The Spark Submit task type is a legacy pattern for configuring JARs as tasks. Databricks recommends using the JAR task. See JAR task for jobs.

Requirements

  • You can run spark-submit tasks only on new clusters.

  • You must upload your JAR file to a location or Maven repository compatible with your compute configuration. See Java and Scala library support.

  • You cannot access JAR files stored in volumes.

  • Spark-submit does not support cluster autoscaling. To learn more about autoscaling, see Cluster autoscaling.

  • Spark-submit does not support Databricks Utilities (dbutils) reference. To use Databricks Utilities, use JAR tasks instead.

  • If you use a Unity Catalog-enabled cluster, spark-submit is supported only if the cluster uses the single user access mode. Shared access mode is not supported. See Access modes.

  • Structured Streaming jobs should never have maximum concurrent runs set to greater than 1. Streaming jobs should be set to run using the cron expression "* * * * * ?" (every minute).

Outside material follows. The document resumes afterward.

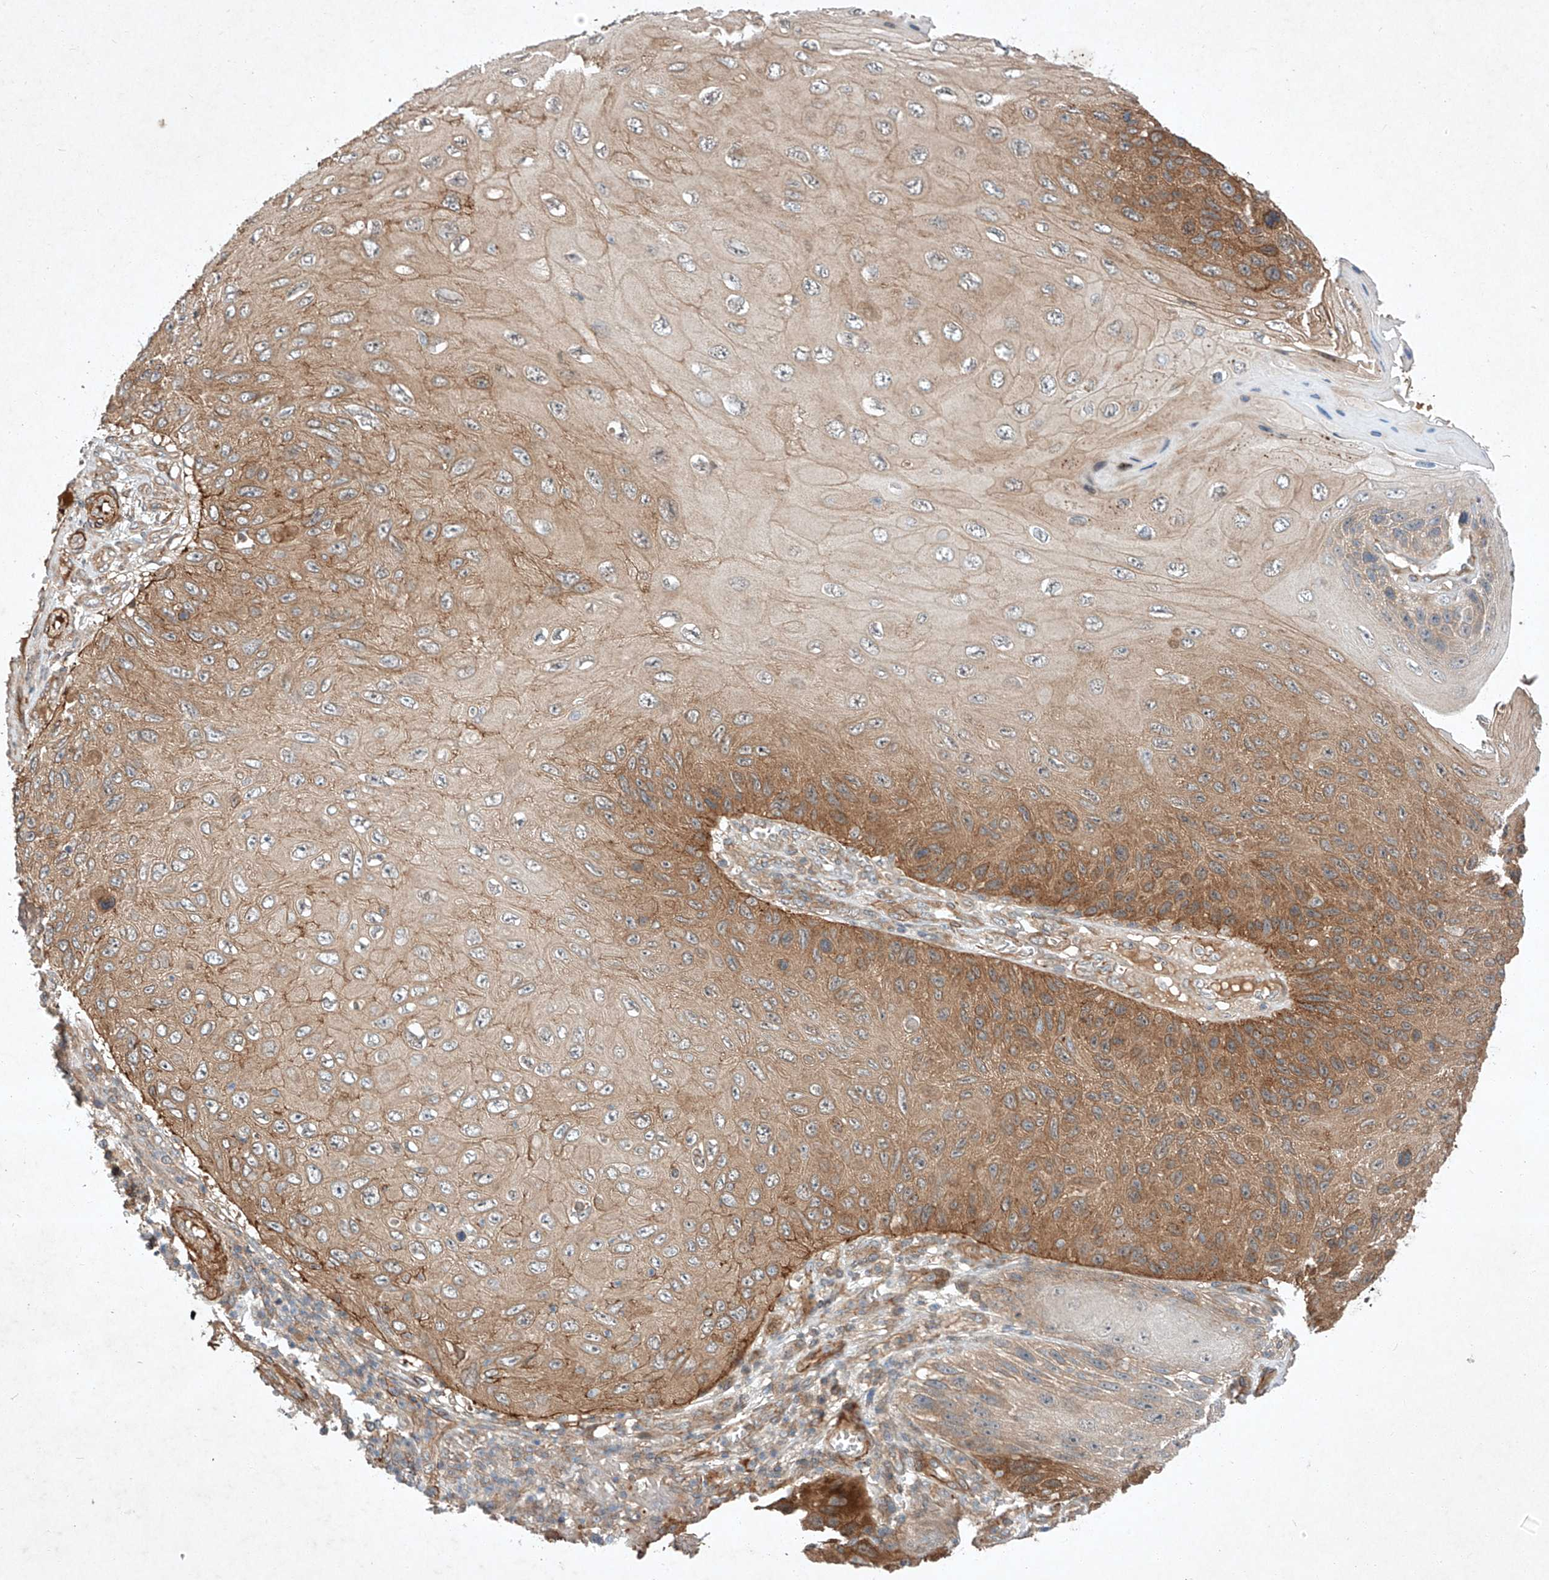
{"staining": {"intensity": "moderate", "quantity": ">75%", "location": "cytoplasmic/membranous"}, "tissue": "skin cancer", "cell_type": "Tumor cells", "image_type": "cancer", "snomed": [{"axis": "morphology", "description": "Squamous cell carcinoma, NOS"}, {"axis": "topography", "description": "Skin"}], "caption": "Immunohistochemical staining of skin squamous cell carcinoma shows medium levels of moderate cytoplasmic/membranous staining in approximately >75% of tumor cells.", "gene": "ARHGAP33", "patient": {"sex": "female", "age": 88}}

Because a streaming task runs continuously, it should always be the final task in a job.

Configure a Spark Submit task

Add a Spark Submit task from the Tasks tab in the Jobs UI by doing the following:

  1. In the Type drop-down menu, select Spark Submit.

  2. Use Compute to configure a cluster that supports the logic in your task.

  3. Use the Parameters text box to provide all arguments and configurations necessary to run your task as a JSON array of strings.

    • The first three arguments are used to identify the main class to run in a JAR at a specified path, as in the following example:

      ["--class", "org.apache.spark.mainClassName", "dbfs:/Filestore/libraries/jar_path.jar"]
      
    • You cannot override the master, deploy-mode, and executor-cores settings configured by Databricks

    • Use --jars and --py-files to add dependent Java, Scala, and Python libraries.

    • Use --conf to set Spark configurations.

    • The --jars, --py-files, --files arguments support DBFS and S3 paths.

    • By default, the Spark submit job uses all available memory, excluding memory reserved for Databricks services. You can set --driver-memory, and --executor-memory to a smaller value to leave some room for off-heap usage.

  4. Click Save task.